MATERIAL PROVIDED =
+ + + + + + +
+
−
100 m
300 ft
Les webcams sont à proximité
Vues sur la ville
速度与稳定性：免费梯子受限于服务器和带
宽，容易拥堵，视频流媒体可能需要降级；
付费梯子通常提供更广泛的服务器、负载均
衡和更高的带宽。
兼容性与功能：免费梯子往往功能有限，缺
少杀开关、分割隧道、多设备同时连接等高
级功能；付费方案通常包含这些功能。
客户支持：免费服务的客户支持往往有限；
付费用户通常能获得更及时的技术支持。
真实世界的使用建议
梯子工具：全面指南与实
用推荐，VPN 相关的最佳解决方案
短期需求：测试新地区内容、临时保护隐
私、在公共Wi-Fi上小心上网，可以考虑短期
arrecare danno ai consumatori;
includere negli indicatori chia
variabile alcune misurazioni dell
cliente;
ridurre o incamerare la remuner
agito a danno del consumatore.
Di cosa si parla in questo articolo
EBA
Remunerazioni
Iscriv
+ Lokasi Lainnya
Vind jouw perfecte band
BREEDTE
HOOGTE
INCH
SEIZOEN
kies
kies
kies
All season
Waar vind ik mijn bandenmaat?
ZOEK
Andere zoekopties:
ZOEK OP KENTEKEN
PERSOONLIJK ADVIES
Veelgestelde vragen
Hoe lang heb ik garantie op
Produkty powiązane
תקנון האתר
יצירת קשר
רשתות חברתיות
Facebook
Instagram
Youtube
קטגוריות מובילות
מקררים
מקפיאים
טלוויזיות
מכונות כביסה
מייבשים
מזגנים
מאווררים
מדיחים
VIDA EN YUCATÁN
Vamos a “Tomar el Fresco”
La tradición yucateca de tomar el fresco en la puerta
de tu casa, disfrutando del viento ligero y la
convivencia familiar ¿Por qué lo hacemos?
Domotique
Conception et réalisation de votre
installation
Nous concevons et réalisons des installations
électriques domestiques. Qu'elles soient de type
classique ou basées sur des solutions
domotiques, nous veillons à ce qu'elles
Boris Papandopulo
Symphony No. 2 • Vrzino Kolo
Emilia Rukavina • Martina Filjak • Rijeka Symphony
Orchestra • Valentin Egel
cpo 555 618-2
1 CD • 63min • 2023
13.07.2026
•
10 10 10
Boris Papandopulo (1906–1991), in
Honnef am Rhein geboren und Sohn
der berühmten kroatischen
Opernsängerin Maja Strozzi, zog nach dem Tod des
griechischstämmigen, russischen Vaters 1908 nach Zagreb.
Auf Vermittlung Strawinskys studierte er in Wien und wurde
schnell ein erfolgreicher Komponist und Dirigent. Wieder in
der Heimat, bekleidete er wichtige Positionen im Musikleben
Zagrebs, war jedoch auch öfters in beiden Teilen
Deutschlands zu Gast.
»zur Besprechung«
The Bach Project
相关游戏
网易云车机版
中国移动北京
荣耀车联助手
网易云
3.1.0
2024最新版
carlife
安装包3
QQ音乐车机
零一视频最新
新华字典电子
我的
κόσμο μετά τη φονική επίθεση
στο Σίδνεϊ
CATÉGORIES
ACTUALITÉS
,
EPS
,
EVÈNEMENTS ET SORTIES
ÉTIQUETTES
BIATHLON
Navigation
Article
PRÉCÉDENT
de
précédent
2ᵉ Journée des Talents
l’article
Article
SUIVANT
+ + + + + + +
WORK ORDER =
Reproduce, word for word, every line of text in all of the items above.

COMPLETED TASK =
+
−
100 m
300 ft
Les webcams sont à proximité
Vues sur la ville
速度与稳定性：免费梯子受限于服务器和带
宽，容易拥堵，视频流媒体可能需要降级；
付费梯子通常提供更广泛的服务器、负载均
衡和更高的带宽。
兼容性与功能：免费梯子往往功能有限，缺
少杀开关、分割隧道、多设备同时连接等高
级功能；付费方案通常包含这些功能。
客户支持：免费服务的客户支持往往有限；
付费用户通常能获得更及时的技术支持。
真实世界的使用建议
梯子工具：全面指南与实
用推荐，VPN 相关的最佳解决方案
短期需求：测试新地区内容、临时保护隐
私、在公共Wi-Fi上小心上网，可以考虑短期
arrecare danno ai consumatori;
includere negli indicatori chia
variabile alcune misurazioni dell
cliente;
ridurre o incamerare la remuner
agito a danno del consumatore.
Di cosa si parla in questo articolo
EBA
Remunerazioni
Iscriv
+ Lokasi Lainnya
Vind jouw perfecte band
BREEDTE
HOOGTE
INCH
SEIZOEN
kies
kies
kies
All season
Waar vind ik mijn bandenmaat?
ZOEK
Andere zoekopties:
ZOEK OP KENTEKEN
PERSOONLIJK ADVIES
Veelgestelde vragen
Hoe lang heb ik garantie op
Produkty powiązane
תקנון האתר
יצירת קשר
רשתות חברתיות
Facebook
Instagram
Youtube
קטגוריות מובילות
מקררים
מקפיאים
טלוויזיות
מכונות כביסה
מייבשים
מזגנים
מאווררים
מדיחים
VIDA EN YUCATÁN
Vamos a “Tomar el Fresco”
La tradición yucateca de tomar el fresco en la puerta
de tu casa, disfrutando del viento ligero y la
convivencia familiar ¿Por qué lo hacemos?
Domotique
Conception et réalisation de votre
installation
Nous concevons et réalisons des installations
électriques domestiques. Qu'elles soient de type
classique ou basées sur des solutions
domotiques, nous veillons à ce qu'elles
Boris Papandopulo
Symphony No. 2 • Vrzino Kolo
Emilia Rukavina • Martina Filjak • Rijeka Symphony
Orchestra • Valentin Egel
cpo 555 618-2
1 CD • 63min • 2023
13.07.2026
•
10 10 10
Boris Papandopulo (1906–1991), in
Honnef am Rhein geboren und Sohn
der berühmten kroatischen
Opernsängerin Maja Strozzi, zog nach dem Tod des
griechischstämmigen, russischen Vaters 1908 nach Zagreb.
Auf Vermittlung Strawinskys studierte er in Wien und wurde
schnell ein erfolgreicher Komponist und Dirigent. Wieder in
der Heimat, bekleidete er wichtige Positionen im Musikleben
Zagrebs, war jedoch auch öfters in beiden Teilen
Deutschlands zu Gast.
»zur Besprechung«
The Bach Project
相关游戏
网易云车机版
中国移动北京
荣耀车联助手
网易云
3.1.0
2024最新版
carlife
安装包3
QQ音乐车机
零一视频最新
新华字典电子
我的
κόσμο μετά τη φονική επίθεση
στο Σίδνεϊ
CATÉGORIES
ACTUALITÉS
,
EPS
,
EVÈNEMENTS ET SORTIES
ÉTIQUETTES
BIATHLON
Navigation
Article
PRÉCÉDENT
de
précédent
2ᵉ Journée des Talents
l’article
Article
SUIVANT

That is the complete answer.